Text for analysis:
%%
This is that meme where you assign characters of a book/show/movie ect. as things said or done.

With Voltron!

Voltron Characters as things I've said or done while horseback riding.

Special guest star: Pepper! My horse!

Lance: Listen, will continuously saying "fuck, I'm lost" make some magic fairy descend from the heavens and point me to a trail I recognize? No. Will I keep saying it anyway? Abso-fucking-lutely.

Keith: *points to any piece on litter on the trail as I pass it* Look, it's me!

Hunk: Are we on private property? Yeah, we're on priv- that's someones HOUSE fuck we on HELLA private property.

Pidge: Who the FUCK puts up a "Make America Great Again" sign in the MIDDLE of STATE FUCKING GAMELANDS?

Shiro: *endearingly refers to any drink taken with me as tequila*

Allura:  Was Mother Nature high, drunk, both, or neither when she made spiders?

Coran: *stares down a blacksnake curled up in the middle of a trail* You wanna razzle dazzle bitch?

Matt: *to horse* Do horses from different countries speak different horse languages? Or is it a species thing?

Voltron characters as shit I've said to a homophobic kid from my science class

Featuring: Briar!

Lance:
Briar: How do you know your bisexual if you've never had a boyfriend?
Me: How do you know YOU'RE not gay if you haven't had dick before?

Keith:
Briar: Ugh! F*gs are so annoying!
Me: Fuck you, I'm a delight.

Hunk:
Briar: Iceman is gay now :(
Me: I know it's great!
Briar: What's so great about it?
%%
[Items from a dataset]
%%
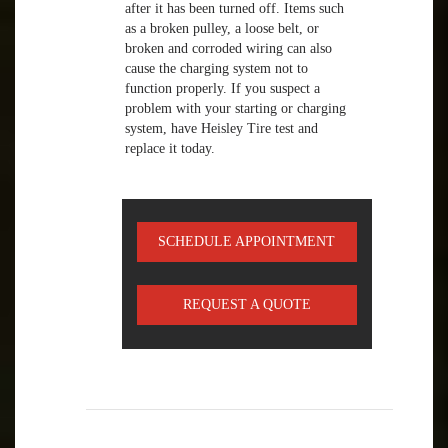
after it has been turned off. Items such
as a broken pulley, a loose belt, or
broken and corroded wiring can also
cause the charging system not to
function properly. If you suspect a
problem with your starting or charging
system, have Heisley Tire test and
replace it today.
SCHEDULE APPOINTMENT
REQUEST A QUOTE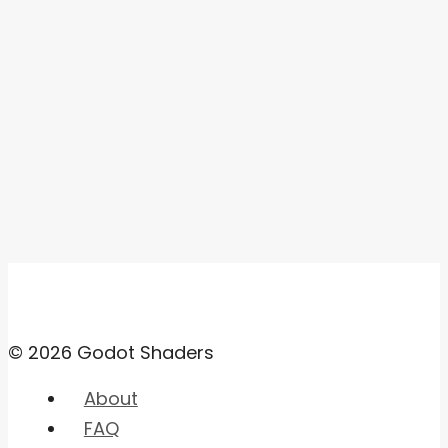
© 2026 Godot Shaders
About
FAQ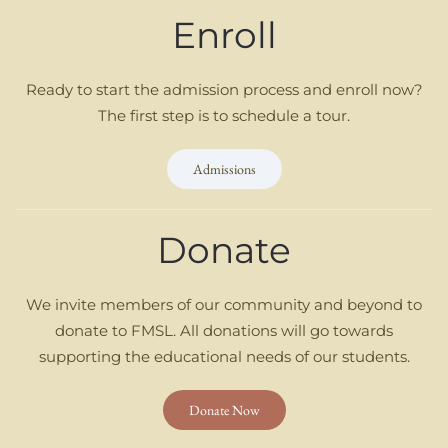
Enroll
Ready to start the admission process and enroll now?
The first step is to schedule a tour.
Admissions
Donate
We invite members of our community and beyond to
donate to FMSL. All donations will go towards
supporting the educational needs of our students.
Donate Now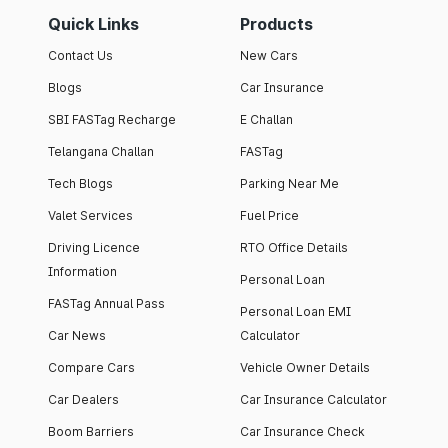
Quick Links
Products
Contact Us
New Cars
Blogs
Car Insurance
SBI FASTag Recharge
E Challan
Telangana Challan
FASTag
Tech Blogs
Parking Near Me
Valet Services
Fuel Price
Driving Licence
RTO Office Details
Information
Personal Loan
FASTag Annual Pass
Personal Loan EMI
Car News
Calculator
Compare Cars
Vehicle Owner Details
Car Dealers
Car Insurance Calculator
Boom Barriers
Car Insurance Check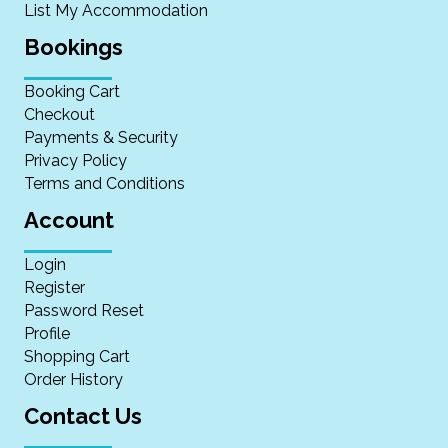
List My Accommodation
Bookings
Booking Cart
Checkout
Payments & Security
Privacy Policy
Terms and Conditions
Account
Login
Register
Password Reset
Profile
Shopping Cart
Order History
Contact Us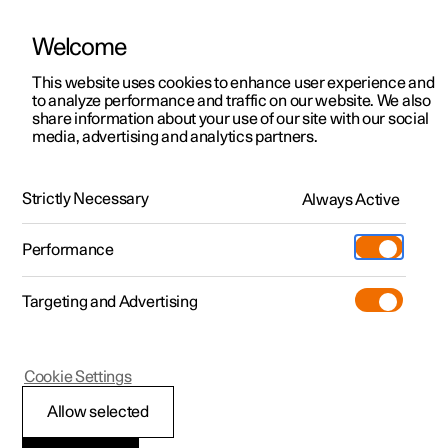
Welcome
This website uses cookies to enhance user experience and
to analyze performance and traffic on our website. We also
Manual
Video gallery
Software updates
share information about your use of our site with our social
media, advertising and analytics partners.
Front seat
Strictly Necessary
Always Active
Polestar 2 - 2025
Performance
Targeting and Advertising
Cookie Settings
Polestar 2
Allow selected
Adjusting the power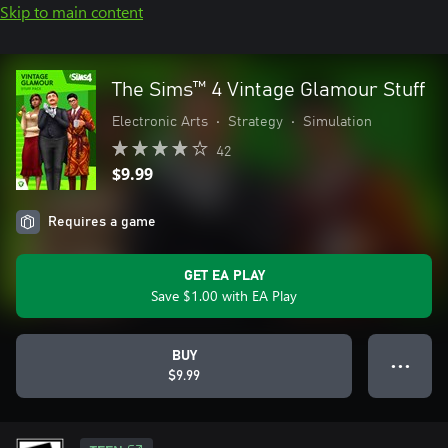
Skip to main content
The Sims™ 4 Vintage Glamour Stuff
Electronic Arts
•
Strategy
•
Simulation
42
$9.99
Requires a game
GET EA PLAY
Save $1.00 with EA Play
BUY
● ● ●
$9.99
%%
What is required: Reproduce the Voltron meme text from "Voltron Characters as things" up to and including "Look, it's me!", changing "horseback riding" to "trail riding".

Written response:
Voltron Characters as things I've said or done while trail riding.

Special guest star: Pepper! My horse!

Lance: Listen, will continuously saying "fuck, I'm lost" make some magic fairy descend from the heavens and point me to a trail I recognize? No. Will I keep saying it anyway? Abso-fucking-lutely.

Keith: *points to any piece on litter on the trail as I pass it* Look, it's me!